WHAT YOU NEED TO DO :: Which of the lines below hold the word "down"? Pull each of them out.

▬▬▬▬▬▬

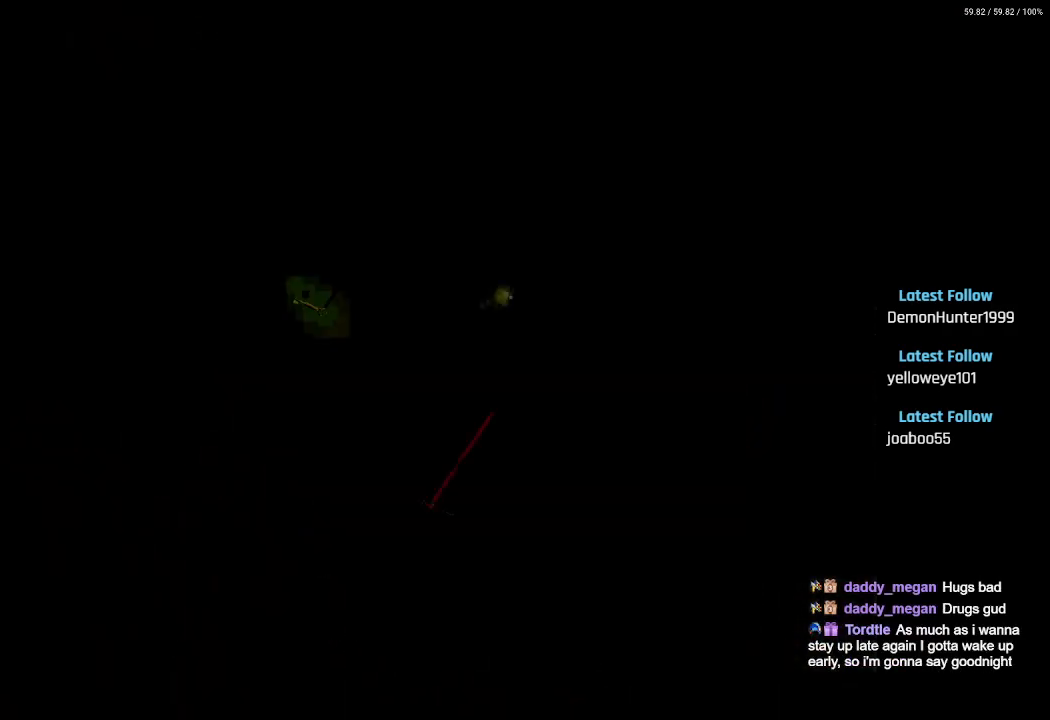
{"buttons": [], "left_stick": "center", "right_stick": "center", "events": []}
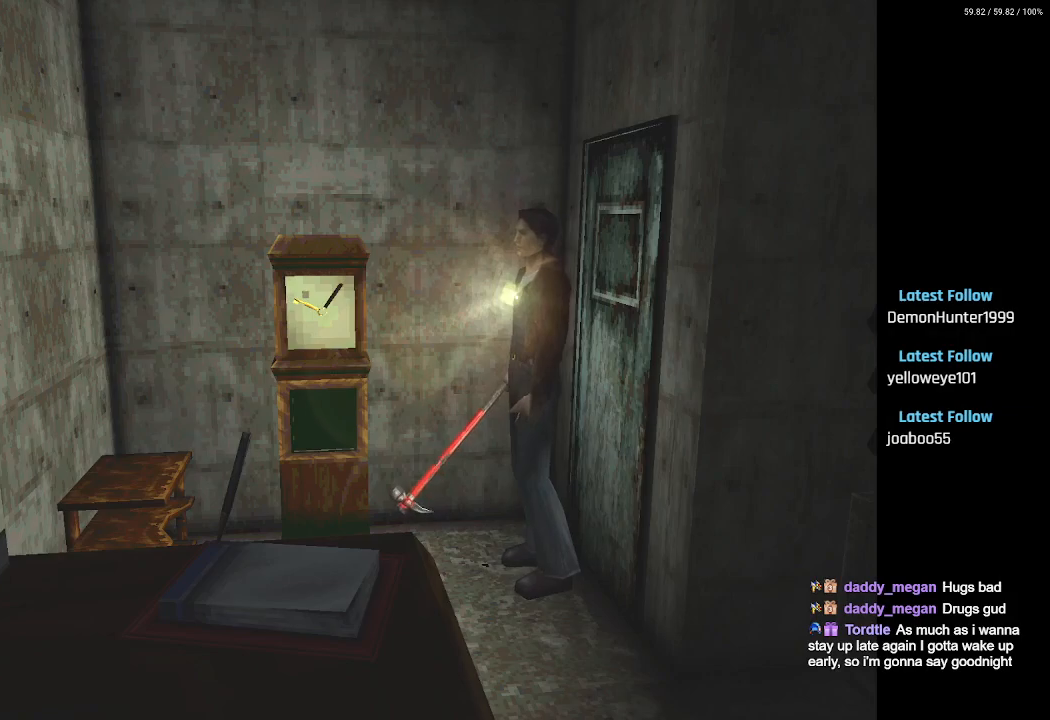
{"buttons": ["DPAD_UP"], "left_stick": "center", "right_stick": "center", "events": [[200, "DPAD_LEFT", "down"], [317, "DPAD_LEFT", "up"], [333, "DPAD_UP", "down"]]}
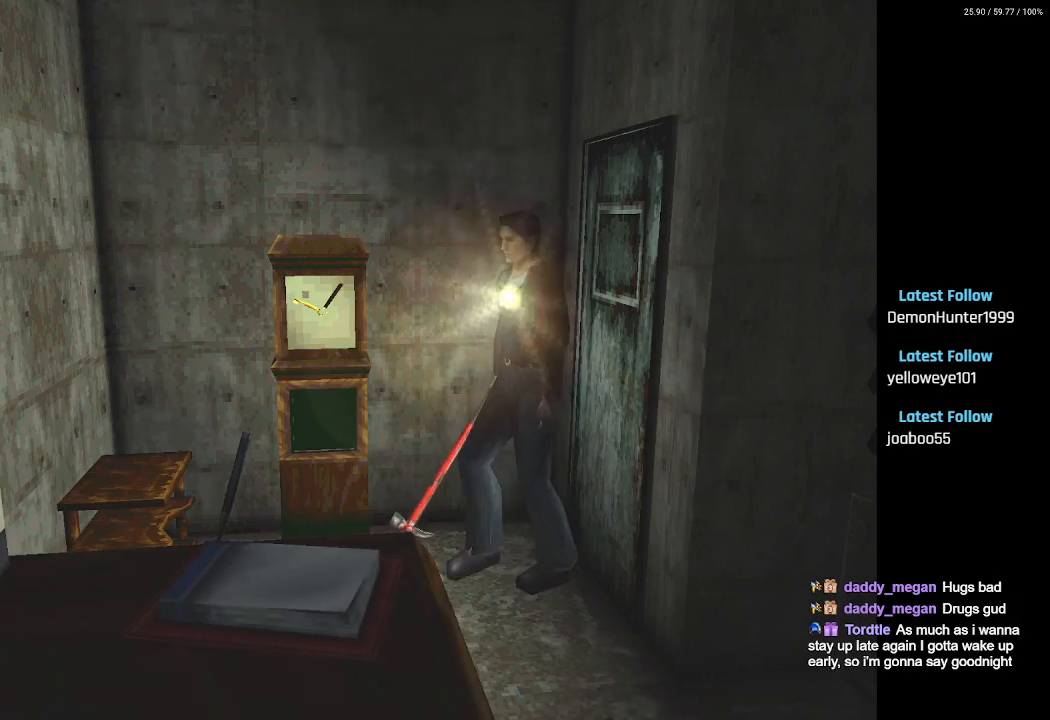
{"buttons": ["DPAD_RIGHT"], "left_stick": "center", "right_stick": "center", "events": [[200, "DPAD_RIGHT", "down"], [367, "DPAD_UP", "up"]]}
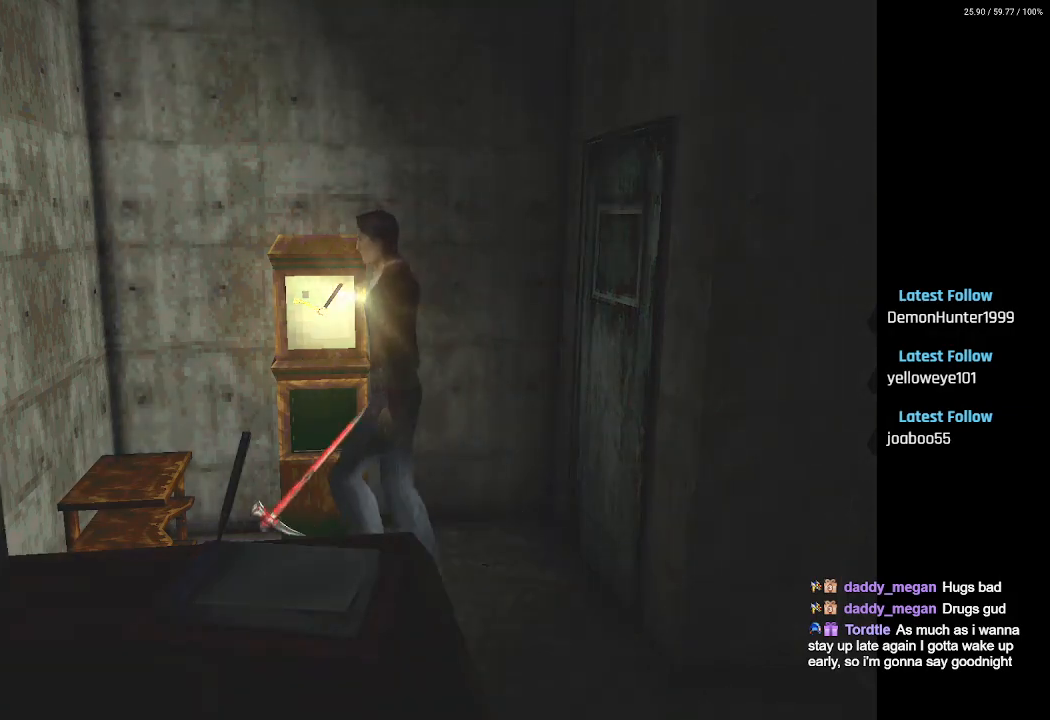
{"buttons": ["DPAD_UP"], "left_stick": "center", "right_stick": "center", "events": [[183, "DPAD_RIGHT", "up"], [183, "DPAD_UP", "down"]]}
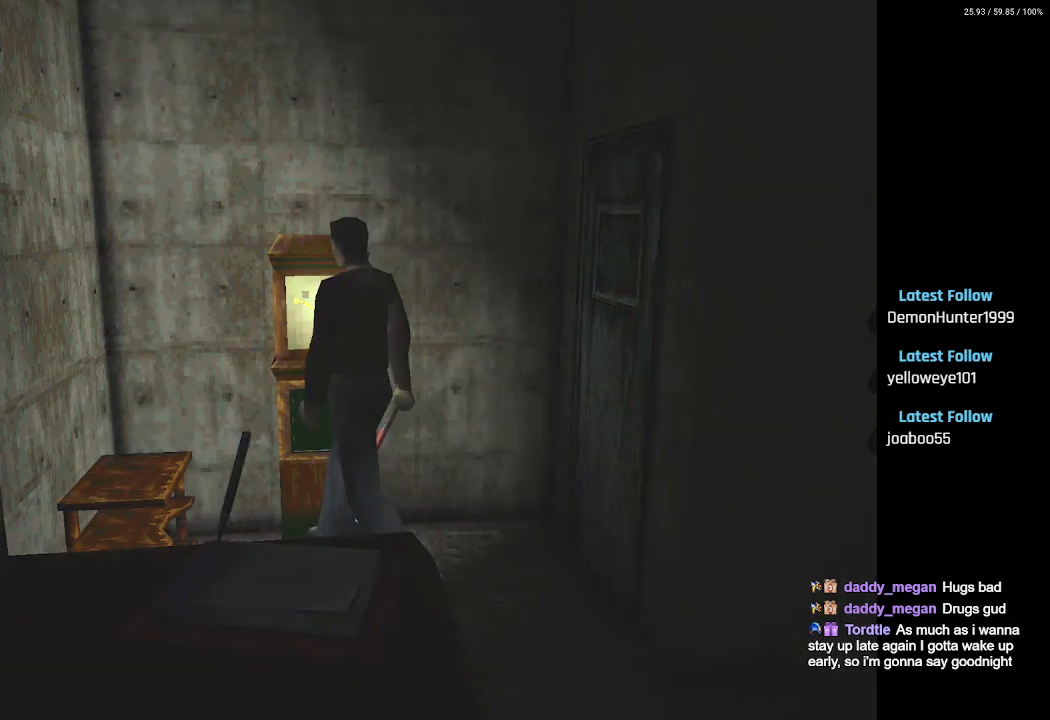
{"buttons": ["DPAD_LEFT"], "left_stick": "center", "right_stick": "center", "events": [[67, "DPAD_RIGHT", "down"], [83, "DPAD_UP", "up"], [133, "DPAD_DOWN", "down"], [167, "DPAD_RIGHT", "up"], [183, "DPAD_LEFT", "down"], [200, "DPAD_DOWN", "up"]]}
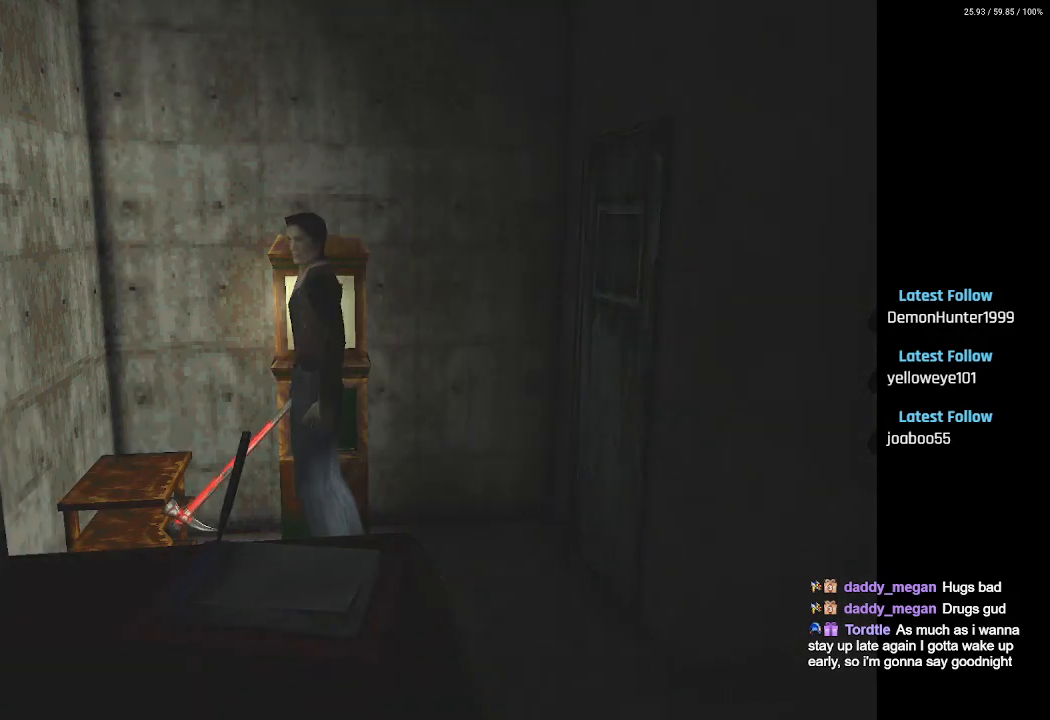
{"buttons": ["DPAD_UP"], "left_stick": "center", "right_stick": "center", "events": [[417, "DPAD_UP", "down"], [483, "DPAD_LEFT", "up"]]}
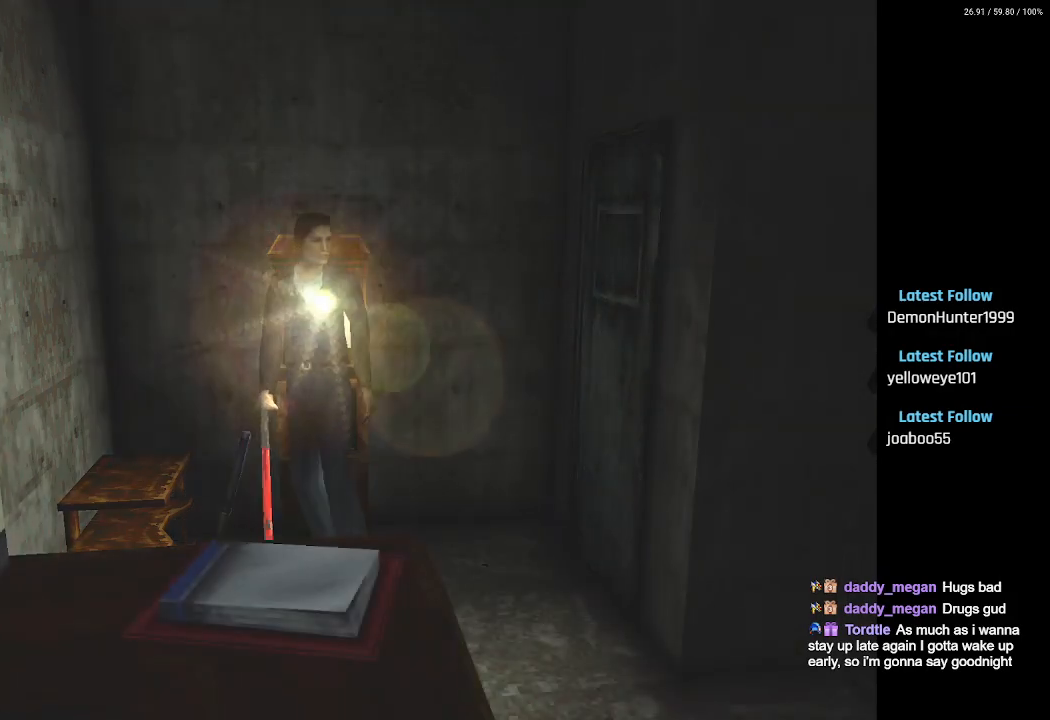
{"buttons": ["DPAD_UP", "DPAD_LEFT"], "left_stick": "center", "right_stick": "center", "events": [[383, "DPAD_LEFT", "down"]]}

▬▬▬▬▬▬

RESPONSE ::
{"buttons": ["DPAD_UP"], "left_stick": "center", "right_stick": "center", "events": [[200, "DPAD_LEFT", "down"], [317, "DPAD_LEFT", "up"], [333, "DPAD_UP", "down"]]}
{"buttons": ["DPAD_RIGHT"], "left_stick": "center", "right_stick": "center", "events": [[200, "DPAD_RIGHT", "down"], [367, "DPAD_UP", "up"]]}
{"buttons": ["DPAD_UP"], "left_stick": "center", "right_stick": "center", "events": [[183, "DPAD_RIGHT", "up"], [183, "DPAD_UP", "down"]]}
{"buttons": ["DPAD_LEFT"], "left_stick": "center", "right_stick": "center", "events": [[67, "DPAD_RIGHT", "down"], [83, "DPAD_UP", "up"], [133, "DPAD_DOWN", "down"], [167, "DPAD_RIGHT", "up"], [183, "DPAD_LEFT", "down"], [200, "DPAD_DOWN", "up"]]}
{"buttons": ["DPAD_UP"], "left_stick": "center", "right_stick": "center", "events": [[417, "DPAD_UP", "down"], [483, "DPAD_LEFT", "up"]]}
{"buttons": ["DPAD_UP", "DPAD_LEFT"], "left_stick": "center", "right_stick": "center", "events": [[383, "DPAD_LEFT", "down"]]}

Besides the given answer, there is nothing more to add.